Mohon tunggu...
KOMENTAR
Catatan

Berkahnya Ramadhan Milik Siapa?

13 September 2012   03:00 Diperbarui: 25 Juni 2015   00:33 175 0
”Banyak di antara orang yang berpuasa di bulan Ramadhan hanya sekedar mendapatkan lapar dan dahaga”—al-Hadits.

ALHAMDULILAH….!! Bentar lagi kita puasa. Sebagai seorang muslim yang ta’at sudah barang tentu kita akan sangat senang dalam menyambut datangnya bulan suci Ramadhan. Perasaan suka cita ini selayaknya diucapkan sebagai bagian dari rasa syukur kita kepada Allah SWT karena telah diberikan umur panjang sehingga bisa bertemu dengan sebuah bulan yang lebih mulia dibandingkan dengan seribu bulan lainnya. Bahkan dalam sebuah keterangan dikatakan bahwa akan masuk syurga bagi orang yang di dalam hatinya merasa gembira ketika menyambut datangnya bulan Ramadhan.

Pada bulan ini Allah SWT memang memberikan begitu banyak keistimewaan dibandingkan dengan bulan-bulan yang lainnya. Mulai dari ampunan dosa (maghfiroh), pelipat gandaan pahala (rahmat) sampai kepada rewards menjadi hamba-hamba yang berpredikat muttaqin yang akan terhindar dari siksa api neraka (ithqu minannar) menjadi sebuah motivasi tersendiri bagi seorang muslim untuk tidak menyia-nyiakan Ramadhan.

Suasana keseharian masyarakatpun menjadi lain.
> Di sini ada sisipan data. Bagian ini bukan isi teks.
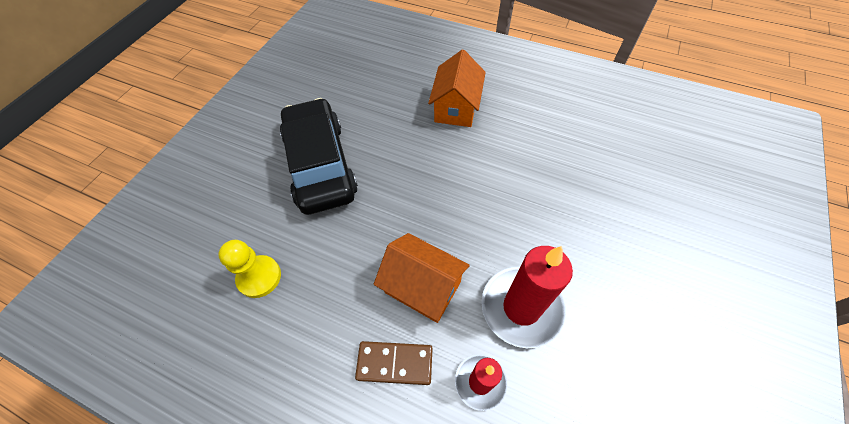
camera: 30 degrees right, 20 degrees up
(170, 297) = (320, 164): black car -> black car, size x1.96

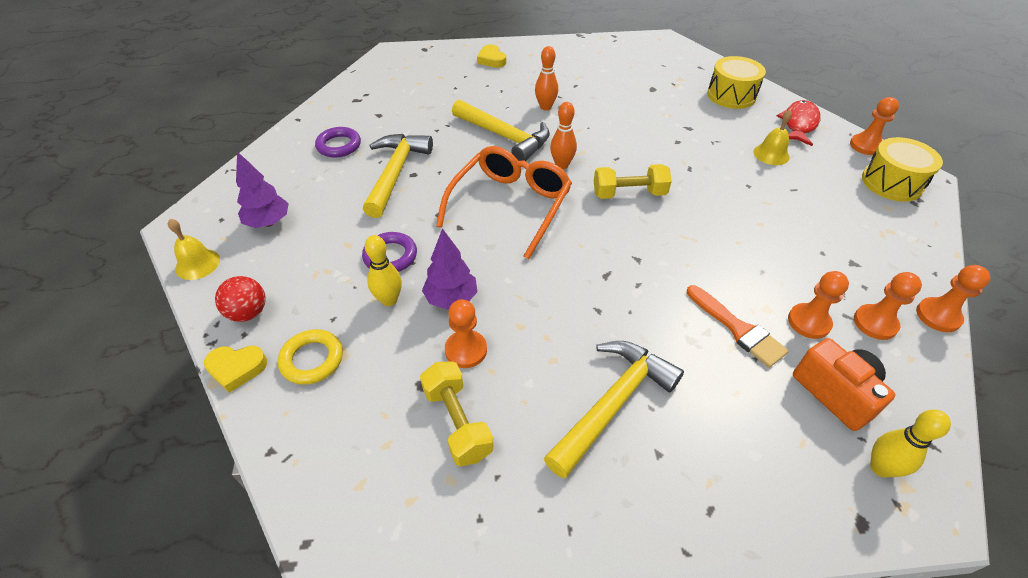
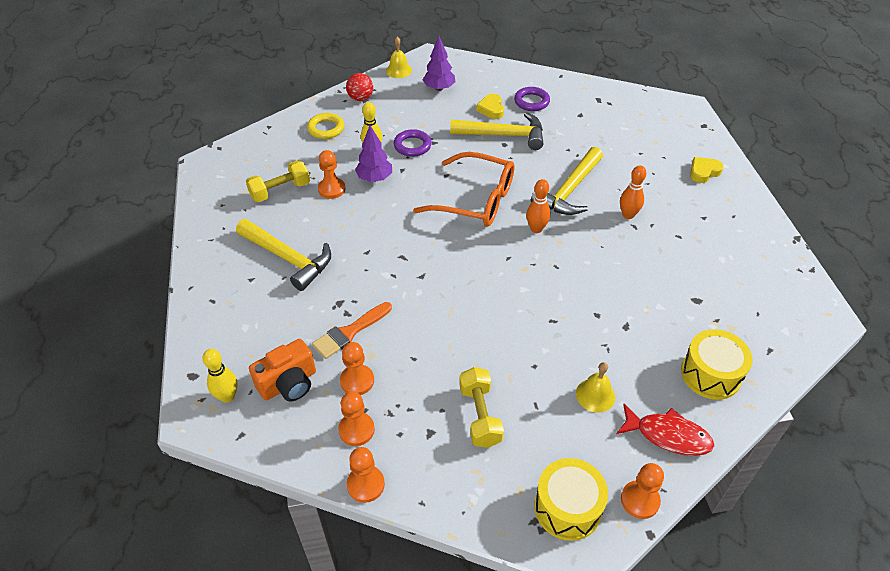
camera: 85 degrees right, 0 degrees up
(237, 368) = (320, 103): yellow heart -> yellow heart (491, 109)
(629, 194) = (504, 273): yellow dumbbell -> yellow dumbbell (480, 415)

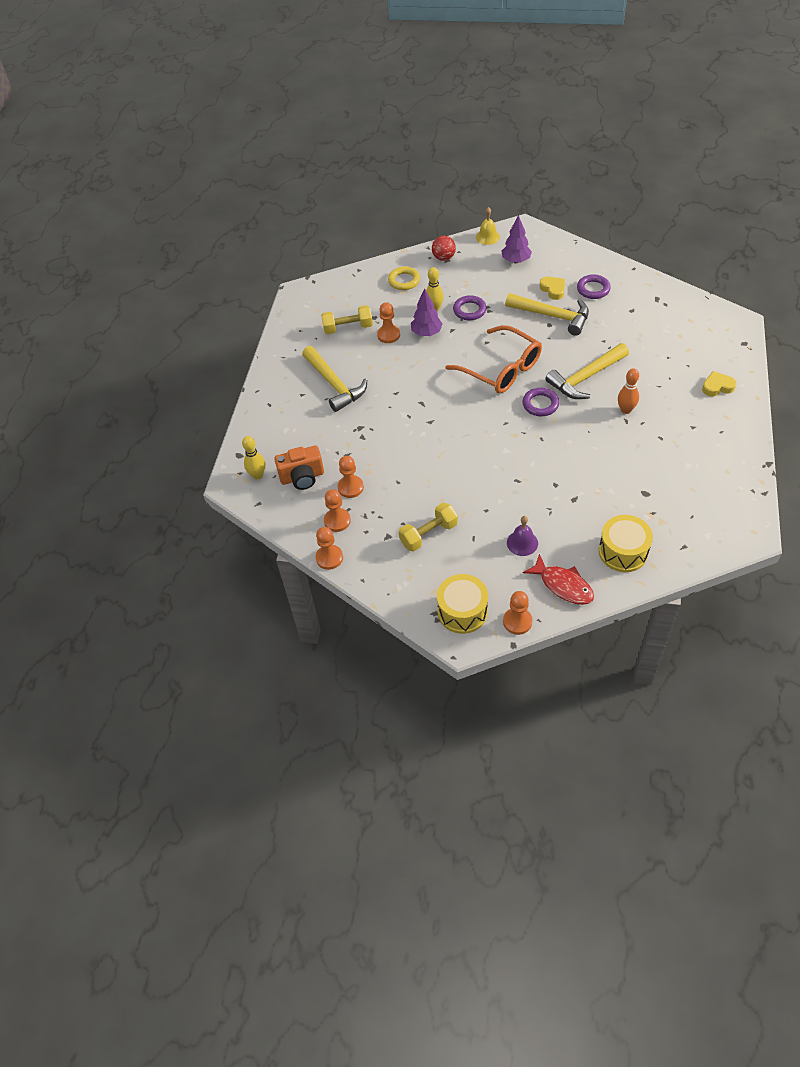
camera: 25 degrees right, 5 degrees up
(349, 332) = (359, 451): orange brush -> none
(480, 415) = (428, 534): yellow dumbbell -> yellow dumbbell turned 45 degrees clockwise
(491, 109) = (553, 289): yellow heart -> yellow heart turned 135 degrees clockwise
(536, 229) = (540, 404): orange bowling pin -> purple ring
(595, 395) = (522, 543): yellow bell -> purple bell

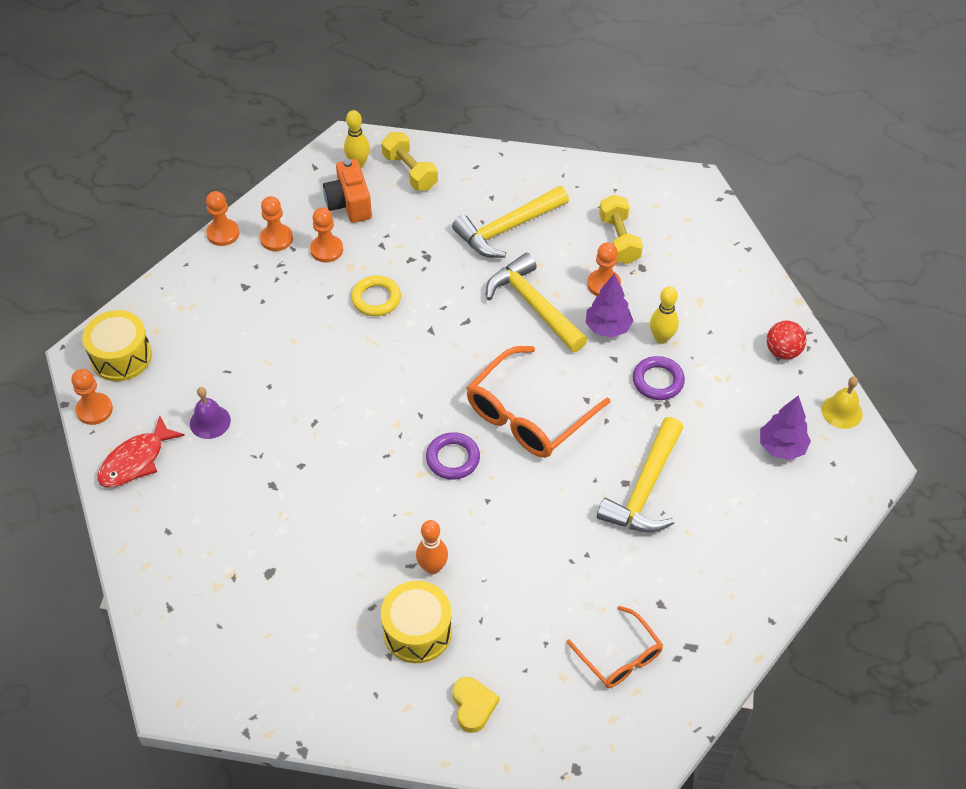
camera: 85 degrees right, 0 degrees up
(404, 281) = (724, 302): yellow ring -> yellow ring (376, 299)
(428, 534) = (241, 326): yellow dumbbell -> yellow dumbbell (410, 172)
(553, 289) = (710, 495): yellow heart -> none
(585, 377) = (504, 521): yellow hammer -> yellow hammer (534, 305)
(593, 289) = (713, 552): purple ring -> none
(623, 551) = (175, 533): yellow drum -> yellow drum (417, 631)
(669, 326) = (619, 656): none -> orange glasses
Pada umumnya malam hari yang biasanya sepi menjadi lebih hidup, menjelang waktu isya begitu banyak orang keluar rumah, anak-anak, dewasa, laki-laki maupun perempuan, menyerbu masjid-masjid untuk menunaikan salat isya, tarawih dan tadarus Al Quran ; juga pada pagi harinya, untuk menunaikan salat subuh berjemaah. Terasa anggun dan sangat mengesankan, terlebih lagi kalau bisa tetap dipertahankan sampai dengan seterusnya.

Tapi ada pertanyaan yang menggelitik pemikiran saya, apakah keberkahan bulan ramadhan kali ini bisa juga dirasakan manfa’atnya secara langsung oleh kaum mustadh’afin. Misalkan dengan melihat indikator menurunnya angka kemiskinan secara signifikan pasca ramadhan? Berdasarkan pengalaman dari tahun sebelumnya, ada beberapa masalah yang biasanya akan mengakibatkan ramadhan kita kali ini akan kembali lewat begitu saja tanpa bisa memberikan dampak positif terhadap perubahan kehidupan sosial masyarakat kita.

Terjebak Ritualisme

Kebanyakan dari masyarakat muslim banyak terjebak kedalam ritualisme ibadah. Mereka menjadikan ibadah sebagai sesuatu hal yang sangat formalistis, kering dan bersifat rutinitas belaka, pada waktu dinihari mereka bangun untuk makan sahur, siang hari ”puasa” (menahan lapar dan dahaga), maghrib berbuka, malam tarawih, setelah shalat biasanya melakukan tadarus, 10 hari terakhir i’tikaf dimesjid, mengeluarkan zakat fitrah dll, tanpa bisa menangkap essensi dari ibadah-ibadah yang khas di bulan Ramadhan tersebut, yang sebenarnya justru sangat kental akan nuansa sosialnya.

Atas nama menghormati

Selama sebulan penuh seorang muslim disuruh untuk menahan diri dari makan dan minum. Yang sejatinya puasa bertujuan untuk melatih manusia agar bisa merasakan secara langsung derita yang dihadapi kaum mustadh’afin, sehingga diharapakan bisa timbul rasa empati dan akhirnya bisa tergerak untuk memberikan bantuan.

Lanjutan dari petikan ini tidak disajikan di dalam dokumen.